=== Task statement ===
Search the records for "SQLAlchemy". Copy every line where it appears.

=== Records provided ===
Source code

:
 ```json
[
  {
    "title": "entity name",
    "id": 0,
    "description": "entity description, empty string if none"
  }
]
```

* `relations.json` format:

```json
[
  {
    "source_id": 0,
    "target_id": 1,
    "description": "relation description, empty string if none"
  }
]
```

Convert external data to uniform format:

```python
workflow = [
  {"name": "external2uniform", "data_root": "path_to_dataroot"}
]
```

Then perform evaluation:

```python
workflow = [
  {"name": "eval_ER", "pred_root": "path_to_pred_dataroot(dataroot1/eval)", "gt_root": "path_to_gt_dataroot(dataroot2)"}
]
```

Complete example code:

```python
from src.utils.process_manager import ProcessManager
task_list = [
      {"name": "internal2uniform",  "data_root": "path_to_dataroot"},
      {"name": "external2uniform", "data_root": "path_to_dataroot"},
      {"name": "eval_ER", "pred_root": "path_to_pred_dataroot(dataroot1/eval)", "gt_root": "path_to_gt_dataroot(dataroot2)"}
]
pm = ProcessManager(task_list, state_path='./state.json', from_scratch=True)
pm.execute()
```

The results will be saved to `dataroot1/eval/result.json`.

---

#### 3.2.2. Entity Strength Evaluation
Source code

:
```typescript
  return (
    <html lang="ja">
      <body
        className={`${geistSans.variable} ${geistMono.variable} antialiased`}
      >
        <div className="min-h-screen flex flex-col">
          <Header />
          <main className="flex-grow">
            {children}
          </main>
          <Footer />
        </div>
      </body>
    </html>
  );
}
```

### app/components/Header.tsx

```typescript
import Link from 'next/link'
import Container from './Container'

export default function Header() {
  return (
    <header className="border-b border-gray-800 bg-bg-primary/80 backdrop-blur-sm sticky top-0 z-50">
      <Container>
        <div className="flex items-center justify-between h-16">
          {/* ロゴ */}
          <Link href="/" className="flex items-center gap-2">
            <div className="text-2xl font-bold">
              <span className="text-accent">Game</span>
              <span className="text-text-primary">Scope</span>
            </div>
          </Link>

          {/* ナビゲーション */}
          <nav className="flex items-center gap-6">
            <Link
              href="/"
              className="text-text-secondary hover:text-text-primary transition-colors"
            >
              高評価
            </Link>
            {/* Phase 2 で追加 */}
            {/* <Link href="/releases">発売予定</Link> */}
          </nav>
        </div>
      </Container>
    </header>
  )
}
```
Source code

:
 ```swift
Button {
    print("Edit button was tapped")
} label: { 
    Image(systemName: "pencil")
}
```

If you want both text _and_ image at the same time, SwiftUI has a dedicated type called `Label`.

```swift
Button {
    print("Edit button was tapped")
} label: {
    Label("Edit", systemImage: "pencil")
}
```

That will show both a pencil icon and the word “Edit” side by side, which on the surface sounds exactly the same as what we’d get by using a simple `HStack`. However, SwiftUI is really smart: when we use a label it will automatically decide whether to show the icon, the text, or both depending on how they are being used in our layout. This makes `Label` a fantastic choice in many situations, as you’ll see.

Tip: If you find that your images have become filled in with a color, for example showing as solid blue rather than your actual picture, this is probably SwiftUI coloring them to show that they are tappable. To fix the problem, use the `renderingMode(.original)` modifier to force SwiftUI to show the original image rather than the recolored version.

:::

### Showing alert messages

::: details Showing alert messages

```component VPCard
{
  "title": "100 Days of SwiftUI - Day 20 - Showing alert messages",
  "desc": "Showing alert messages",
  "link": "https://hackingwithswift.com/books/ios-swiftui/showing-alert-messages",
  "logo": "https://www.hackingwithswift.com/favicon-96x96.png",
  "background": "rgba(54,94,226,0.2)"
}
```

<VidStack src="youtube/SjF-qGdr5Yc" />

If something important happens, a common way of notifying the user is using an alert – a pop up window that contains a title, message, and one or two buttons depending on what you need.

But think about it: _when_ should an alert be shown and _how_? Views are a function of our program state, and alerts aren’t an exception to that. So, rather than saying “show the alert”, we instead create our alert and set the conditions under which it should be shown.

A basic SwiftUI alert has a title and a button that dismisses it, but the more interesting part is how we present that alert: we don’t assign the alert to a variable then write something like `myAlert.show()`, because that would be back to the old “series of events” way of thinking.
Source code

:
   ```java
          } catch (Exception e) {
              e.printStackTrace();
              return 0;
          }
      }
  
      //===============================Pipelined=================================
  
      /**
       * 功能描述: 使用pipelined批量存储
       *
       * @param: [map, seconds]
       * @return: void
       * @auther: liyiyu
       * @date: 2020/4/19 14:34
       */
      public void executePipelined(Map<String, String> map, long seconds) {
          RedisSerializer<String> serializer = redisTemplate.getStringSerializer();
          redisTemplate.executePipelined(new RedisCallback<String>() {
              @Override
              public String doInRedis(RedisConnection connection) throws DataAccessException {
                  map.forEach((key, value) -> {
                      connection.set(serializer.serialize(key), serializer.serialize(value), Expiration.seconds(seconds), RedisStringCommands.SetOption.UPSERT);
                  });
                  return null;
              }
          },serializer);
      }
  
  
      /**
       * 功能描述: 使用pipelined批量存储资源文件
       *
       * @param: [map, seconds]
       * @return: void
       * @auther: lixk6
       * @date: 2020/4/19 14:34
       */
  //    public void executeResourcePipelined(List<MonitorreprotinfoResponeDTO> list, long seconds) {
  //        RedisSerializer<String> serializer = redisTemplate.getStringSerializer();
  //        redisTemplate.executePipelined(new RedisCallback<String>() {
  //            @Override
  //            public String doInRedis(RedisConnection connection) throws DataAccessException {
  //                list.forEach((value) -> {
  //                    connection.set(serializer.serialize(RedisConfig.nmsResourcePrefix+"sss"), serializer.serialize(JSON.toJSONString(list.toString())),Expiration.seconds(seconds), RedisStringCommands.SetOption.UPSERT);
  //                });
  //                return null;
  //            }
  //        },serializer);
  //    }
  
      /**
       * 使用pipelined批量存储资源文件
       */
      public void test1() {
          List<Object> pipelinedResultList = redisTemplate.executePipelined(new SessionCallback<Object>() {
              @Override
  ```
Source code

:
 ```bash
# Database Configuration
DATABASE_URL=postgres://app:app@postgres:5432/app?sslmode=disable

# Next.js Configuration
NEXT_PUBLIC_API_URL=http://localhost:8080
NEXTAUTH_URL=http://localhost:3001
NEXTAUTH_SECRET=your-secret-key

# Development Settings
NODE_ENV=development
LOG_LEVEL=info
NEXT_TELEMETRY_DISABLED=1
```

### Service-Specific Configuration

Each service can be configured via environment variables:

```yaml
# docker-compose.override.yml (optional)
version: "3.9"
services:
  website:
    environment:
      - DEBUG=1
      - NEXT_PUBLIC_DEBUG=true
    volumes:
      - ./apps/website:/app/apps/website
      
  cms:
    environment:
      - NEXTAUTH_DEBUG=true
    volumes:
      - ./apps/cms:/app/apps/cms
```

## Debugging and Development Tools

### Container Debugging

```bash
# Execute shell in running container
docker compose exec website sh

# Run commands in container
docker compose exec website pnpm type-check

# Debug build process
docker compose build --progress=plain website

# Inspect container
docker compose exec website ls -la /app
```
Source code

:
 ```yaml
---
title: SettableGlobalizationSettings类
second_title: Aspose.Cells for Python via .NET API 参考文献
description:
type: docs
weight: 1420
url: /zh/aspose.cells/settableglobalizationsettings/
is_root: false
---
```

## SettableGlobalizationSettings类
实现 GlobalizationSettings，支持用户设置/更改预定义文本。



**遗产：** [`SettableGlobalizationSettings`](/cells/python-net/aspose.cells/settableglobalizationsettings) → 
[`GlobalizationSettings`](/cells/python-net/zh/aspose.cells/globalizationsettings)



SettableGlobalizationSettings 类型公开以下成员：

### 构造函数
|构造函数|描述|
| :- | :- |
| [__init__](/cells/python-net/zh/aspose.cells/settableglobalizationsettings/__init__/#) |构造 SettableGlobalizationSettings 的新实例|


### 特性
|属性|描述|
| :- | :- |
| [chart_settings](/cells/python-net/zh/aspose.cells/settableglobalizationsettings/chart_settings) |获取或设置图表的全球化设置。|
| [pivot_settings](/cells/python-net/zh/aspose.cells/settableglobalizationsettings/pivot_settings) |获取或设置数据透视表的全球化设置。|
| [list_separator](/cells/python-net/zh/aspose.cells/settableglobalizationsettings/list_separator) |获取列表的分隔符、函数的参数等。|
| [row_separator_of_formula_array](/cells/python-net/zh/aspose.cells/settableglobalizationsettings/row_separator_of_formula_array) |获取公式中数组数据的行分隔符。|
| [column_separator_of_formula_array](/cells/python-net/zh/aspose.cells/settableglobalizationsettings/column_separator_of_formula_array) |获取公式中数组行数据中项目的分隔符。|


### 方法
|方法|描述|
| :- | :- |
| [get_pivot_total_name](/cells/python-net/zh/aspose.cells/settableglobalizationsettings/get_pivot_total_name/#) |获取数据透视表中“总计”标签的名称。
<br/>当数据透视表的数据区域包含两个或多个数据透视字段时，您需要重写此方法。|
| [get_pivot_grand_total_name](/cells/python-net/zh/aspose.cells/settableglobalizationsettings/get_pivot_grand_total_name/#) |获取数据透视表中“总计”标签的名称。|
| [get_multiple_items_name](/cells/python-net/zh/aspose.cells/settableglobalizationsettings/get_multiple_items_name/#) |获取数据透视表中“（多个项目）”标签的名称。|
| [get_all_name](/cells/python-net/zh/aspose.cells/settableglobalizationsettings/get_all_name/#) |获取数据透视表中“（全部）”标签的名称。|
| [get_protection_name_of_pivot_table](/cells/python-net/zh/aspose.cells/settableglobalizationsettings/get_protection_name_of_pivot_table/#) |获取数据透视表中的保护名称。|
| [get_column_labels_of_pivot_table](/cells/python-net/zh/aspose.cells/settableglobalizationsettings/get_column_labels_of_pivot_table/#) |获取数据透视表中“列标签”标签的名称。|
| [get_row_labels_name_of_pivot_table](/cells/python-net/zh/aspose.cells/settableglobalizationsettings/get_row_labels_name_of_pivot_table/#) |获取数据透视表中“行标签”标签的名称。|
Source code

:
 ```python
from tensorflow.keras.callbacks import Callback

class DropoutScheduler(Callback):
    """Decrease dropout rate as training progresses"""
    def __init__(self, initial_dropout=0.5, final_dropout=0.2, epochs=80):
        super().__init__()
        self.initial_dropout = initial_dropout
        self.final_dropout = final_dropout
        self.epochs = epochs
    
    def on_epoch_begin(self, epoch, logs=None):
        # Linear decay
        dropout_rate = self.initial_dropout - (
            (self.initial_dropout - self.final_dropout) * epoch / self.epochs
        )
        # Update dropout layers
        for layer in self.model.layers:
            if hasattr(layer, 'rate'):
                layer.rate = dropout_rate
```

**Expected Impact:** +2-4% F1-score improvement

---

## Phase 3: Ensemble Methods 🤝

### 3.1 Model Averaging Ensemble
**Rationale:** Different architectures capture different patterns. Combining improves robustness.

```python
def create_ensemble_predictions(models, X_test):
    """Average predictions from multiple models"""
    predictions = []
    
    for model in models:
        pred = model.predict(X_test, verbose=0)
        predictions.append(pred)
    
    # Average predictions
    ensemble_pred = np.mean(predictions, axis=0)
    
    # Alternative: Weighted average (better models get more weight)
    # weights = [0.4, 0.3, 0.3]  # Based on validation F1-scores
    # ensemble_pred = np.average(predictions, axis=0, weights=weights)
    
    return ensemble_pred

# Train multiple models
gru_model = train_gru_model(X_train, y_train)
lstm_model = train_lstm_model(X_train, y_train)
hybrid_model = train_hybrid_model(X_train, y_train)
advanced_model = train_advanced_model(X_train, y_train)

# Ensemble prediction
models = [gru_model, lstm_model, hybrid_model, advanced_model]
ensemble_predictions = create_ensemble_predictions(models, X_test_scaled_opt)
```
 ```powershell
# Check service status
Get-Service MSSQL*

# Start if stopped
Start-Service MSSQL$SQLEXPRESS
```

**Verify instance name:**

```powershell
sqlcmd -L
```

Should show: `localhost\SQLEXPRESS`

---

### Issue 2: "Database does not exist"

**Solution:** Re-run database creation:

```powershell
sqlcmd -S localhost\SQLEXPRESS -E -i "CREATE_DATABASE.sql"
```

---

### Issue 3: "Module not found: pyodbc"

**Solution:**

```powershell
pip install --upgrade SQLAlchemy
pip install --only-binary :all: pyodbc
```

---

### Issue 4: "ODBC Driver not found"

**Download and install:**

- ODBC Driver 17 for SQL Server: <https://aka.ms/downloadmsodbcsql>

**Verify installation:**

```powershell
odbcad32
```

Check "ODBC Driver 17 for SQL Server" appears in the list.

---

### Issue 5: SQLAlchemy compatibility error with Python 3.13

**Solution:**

=== Result of the task ===
pip install --upgrade SQLAlchemy
### Issue 5: SQLAlchemy compatibility error with Python 3.13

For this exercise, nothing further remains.